::: Available data

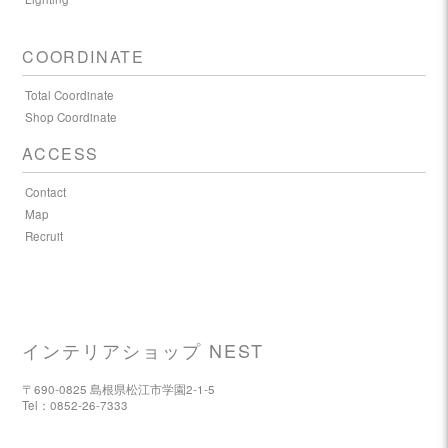
COORDINATE
Total Coordinate
Shop Coordinate
ACCESS
Contact
Map
Recruit
インテリアショップ NEST
〒690-0825 島根県松江市学園2-1-5
Tel：0852-26-7333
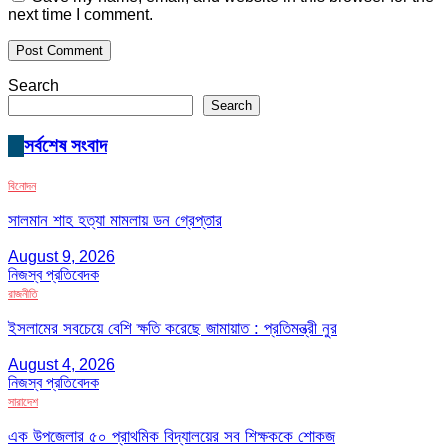
next time I comment.
Search
Search
সর্বশেষ সংবাদ
বিনোদন
সালমান শাহ হত্যা মামলায় ডন গ্রেপ্তার
August 9, 2026
নিজস্ব প্রতিবেদক
রাজনীতি
ইসলামের সবচেয়ে বেশি ক্ষতি করেছে জামায়াত : প্রতিমন্ত্রী নুর
August 4, 2026
নিজস্ব প্রতিবেদক
সারাদেশ
এক উপজেলার ৫০ প্রাথমিক বিদ্যালয়ের সব শিক্ষককে শোকজ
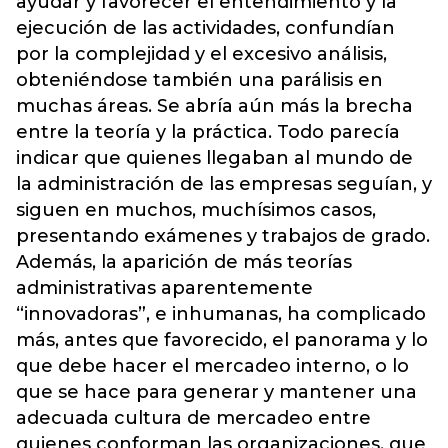
ayudar y favorecer el entendimiento y la
ejecución de las actividades, confundían
por la complejidad y el excesivo análisis,
obteniéndose también una parálisis en
muchas áreas. Se abría aún más la brecha
entre la teoría y la práctica. Todo parecía
indicar que quienes llegaban al mundo de
la administración de las empresas seguían, y
siguen en muchos, muchísimos casos,
presentando exámenes y trabajos de grado.
Además, la aparición de más teorías
administrativas aparentemente
“innovadoras”, e inhumanas, ha complicado
más, antes que favorecido, el panorama y lo
que debe hacer el mercadeo interno, o lo
que se hace para generar y mantener una
adecuada cultura de mercadeo entre
quienes conforman las organizaciones, que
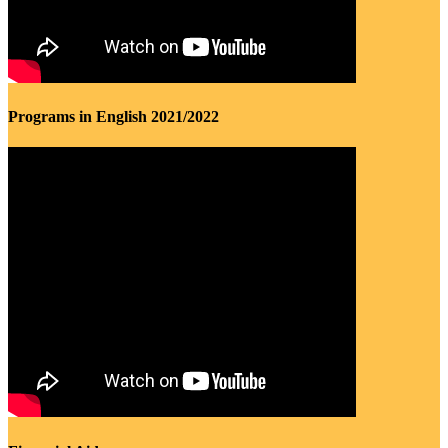
Programs in English 2021/2022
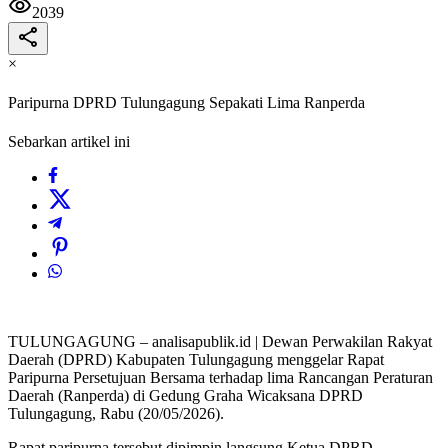
2039
×
Paripurna DPRD Tulungagung Sepakati Lima Ranperda
Sebarkan artikel ini
TULUNGAGUNG – analisapublik.id | Dewan Perwakilan Rakyat
Daerah (DPRD) Kabupaten Tulungagung menggelar Rapat
Paripurna Persetujuan Bersama terhadap lima Rancangan Peraturan
Daerah (Ranperda) di Gedung Graha Wicaksana DPRD
Tulungagung, Rabu (20/05/2026).
Rapat paripurna tersebut dipimpin langsung Ketua DPRD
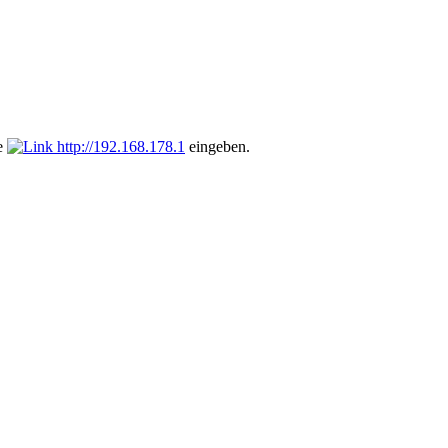
se
http://192.168.178.1
eingeben.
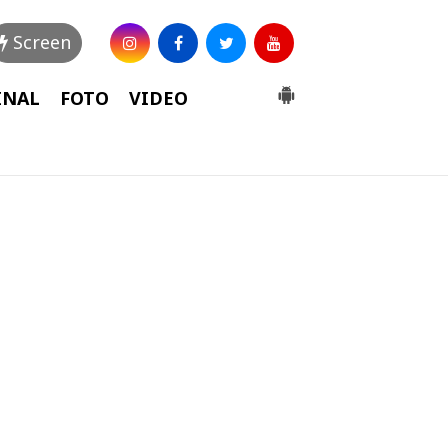
Screen
INAL
FOTO
VIDEO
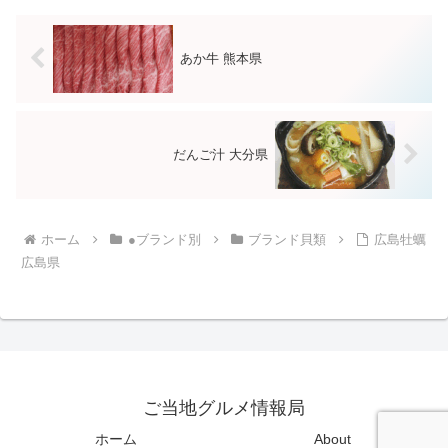
あか牛 熊本県
だんご汁 大分県
ホーム
●ブランド別
ブランド貝類
広島牡蠣
広島県
ご当地グルメ情報局
ホーム
About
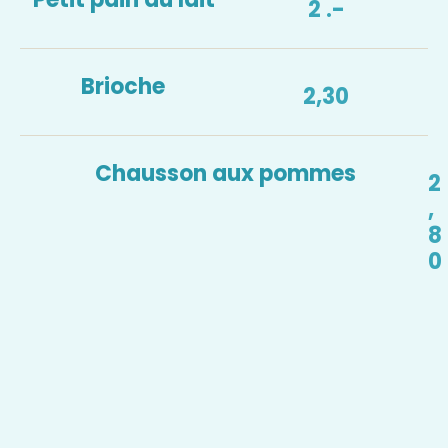
2 .-
Brioche
2,30
Chausson aux pommes
2
,
8
0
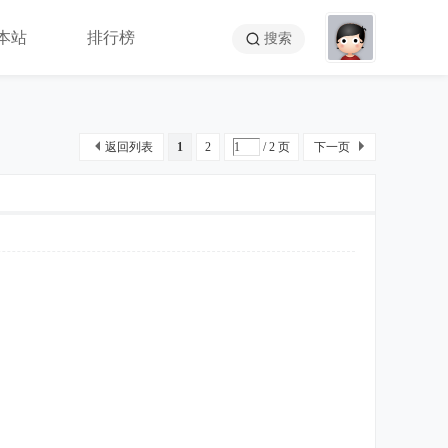
本站
排行榜
搜索
返回列表
1
2
/ 2 页
下一页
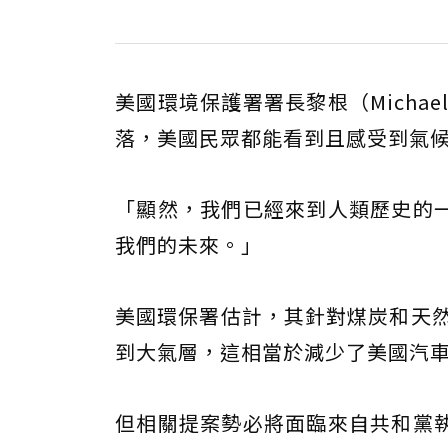
美國環境保護署署長黎根（Michae
落，美國民眾都能看到且感受到氣
「顯然，我們已經來到人類歷史的
我們的未來。」
美國環保署估計，其針對煤炭和天然氣
到大氣層，這相當於減少了美國汽
但相關提案勢必將面臨來自共和黨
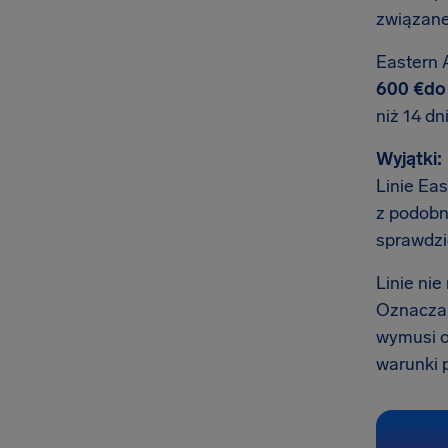
związane
Eastern 
600 €do 
niż 14 dn
Wyjątki:
Linie Eas
z podobn
sprawdzi
Linie ni
Oznacza t
wymusi o
warunki p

::::::

__Exercise details__.
Leave the pictures behind and transcribe every record above exactly.

__Written solution__.
COORDINATE
Total Coordinate
Shop Coordinate
ACCESS
Contact
Map
Recruit
インテリアショップ NEST
〒690-0825 島根県松江市学園2-1-5
Tel：0852-26-7333
next time I comment.
Search
Search
সর্বশেষ সংবাদ
বিনোদন
সালমান শাহ হত্যা মামলায় ডন গ্রেপ্তার
August 9, 2026
নিজস্ব প্রতিবেদক
রাজনীতি
ইসলামের সবচেয়ে বেশি ক্ষতি করেছে জামায়াত : প্রতিমন্ত্রী নুর
August 4, 2026
নিজস্ব প্রতিবেদক
সারাদেশ
এক উপজেলার ৫০ প্রাথমিক বিদ্যালয়ের সব শিক্ষককে শোকজ
ayudar y favorecer el entendimiento y la
ejecución de las actividades, confundían
por la complejidad y el excesivo análisis,
obteniéndose también una parálisis en
muchas áreas. Se abría aún más la brecha
entre la teoría y la práctica. Todo parecía
indicar que quienes llegaban al mundo de
la administración de las empresas seguían, y
siguen en muchos, muchísimos casos,
presentando exámenes y trabajos de grado.
Además, la aparición de más teorías
administrativas aparentemente
“innovadoras”, e inhumanas, ha complicado
más, antes que favorecido, el panorama y lo
que debe hacer el mercadeo interno, o lo
que se hace para generar y mantener una
adecuada cultura de mercadeo entre
quienes conforman las organizaciones, que
Programs in English 2021/2022
2039
×
Paripurna DPRD Tulungagung Sepakati Lima Ranperda
Sebarkan artikel ini
TULUNGAGUNG – analisapublik.id | Dewan Perwakilan Rakyat
Daerah (DPRD) Kabupaten Tulungagung menggelar Rapat
Paripurna Persetujuan Bersama terhadap lima Rancangan Peraturan
Daerah (Ranperda) di Gedung Graha Wicaksana DPRD
Tulungagung, Rabu (20/05/2026).
Rapat paripurna tersebut dipimpin langsung Ketua DPRD
se
http://192.168.178.1
eingeben.
Screen
INAL
FOTO
VIDEO
あか牛 熊本県
だんご汁 大分県
ホーム
●ブランド別
ブランド貝類
広島牡蠣
広島県
ご当地グルメ情報局
ホーム
About
2 .-
Brioche
2,30
Chausson aux pommes
2
,
8
0
本站
排行榜
搜索
返回列表
1
2
/ 2 页
下一页
美國環境保護署署長黎根（Michae
落，美國民眾都能看到且感受到氣
「顯然，我們已經來到人類歷史的
我們的未來。」
美國環保署估計，其針對煤炭和天然氣
到大氣層，這相當於減少了美國汽
但相關提案勢必將面臨來自共和黨
związane
Eastern 
600 €do 
niż 14 dn
Wyjątki:
Linie Eas
z podobn
sprawdzi
Linie ni
Oznacza t
wymusi o
warunki p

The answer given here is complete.